Er habe zwar einen Posten verloren, sagte Salvini, den des Innenministers. «Aber ich gebe mich gerne zufrieden mit der Zuneigung von Millionen Italienern.» Er sei immer sehr gerührt, wenn er auf der Strasse von Polizeibeamten und Feuerwehrleuten angehalten werde, die ihm sagten: «Sie werden immer unser Minister sein.» Der neuen Innenministerin, der parteilosen Luciana Lamorgese, stehe er gern mit seinem Rat zur Seite, wenn sie den wünsche. Doch fordere er sie auf, der Linken nicht klein beizugeben und seine Sicherheits- und Immigrationsdekrete zu entkräften. Er werde die Strasse mobilisieren gegen alle Versuche, Italiens Häfen wieder zu öffnen.

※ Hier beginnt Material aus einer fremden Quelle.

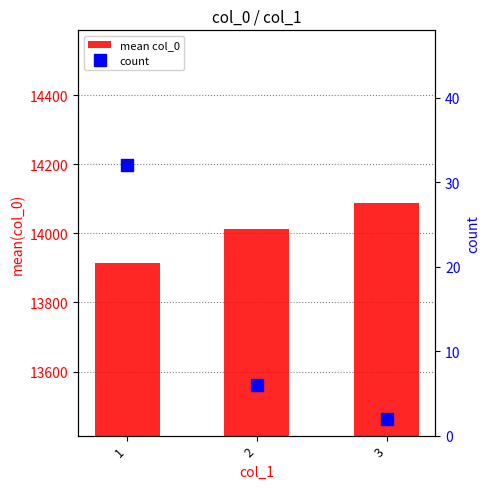

Reading right to left, what are all the values shown in this chart?

mean col_0: 14088.0	14013.5	13914.6
count: 2.0	6.0	32.0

169:133 für die Regierung «Conte II»

In seiner Replik erinnerte Conte daran, dass Salvini nicht nur «alle Vollmachten» für sich gewünscht habe und Neuwahlen erzwingen wollte, obschon das Land vor einer Reihe schwieriger Entscheide stand. «Er wollte auch als Innenminister die Wahlen übersehen», sagte Conte. Aus den Rängen der Lega erhob sich der Chor: «Würde, Würde.» Die zwei früheren Regierungspartner schenken sich nichts. Conte gegen Salvini – dieses Duell dürfte die unmittelbare politische Zukunft Italiens prägen.

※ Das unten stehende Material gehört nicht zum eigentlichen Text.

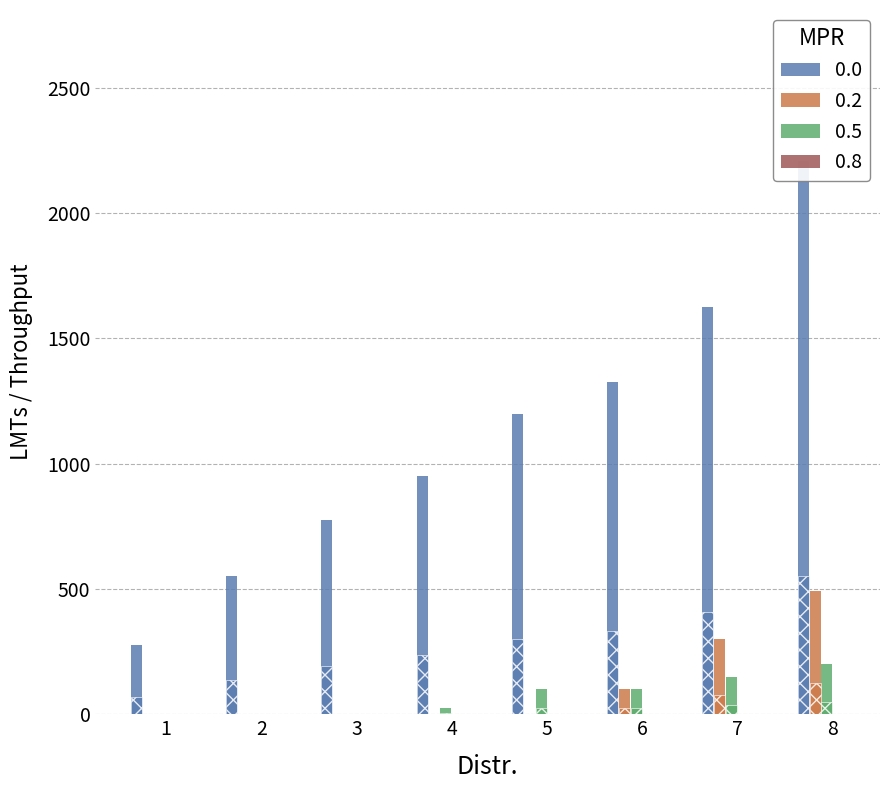

The CH series shows 1304 at 8. True or false?

False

Bei der Vertrauensabstimmung stimmten 169 Senatoren für die Regierung «Conte II», 133 gegen sie. Bei voller Besetzung des Senats sind mindestens 161 Stimmen nötig für eine Mehrheit. Die kleinere Kammer des italienischen Parlaments ist traditionell Schauplatz von Machtkämpfen, sie war auch schon oft Ort von Regierungsstürzen. Da die neue Koalition aus Cinque Stelle, Partito Democratico und der linken Kleinpartei «Liberi e Uguali» es nur mit Mühe auf die Mindestzahl bringt, ist sie in Zukunft auf die Stimmen schwer steuerbarer Fraktionsloser, auf jene der Senatoren auf Lebenszeit sowie auf jene von Vertretern der autonomen Regionen oder auf die grossherzige Stimmenthaltung Zugeneigter angewiesen. Da droht immer der Sturz.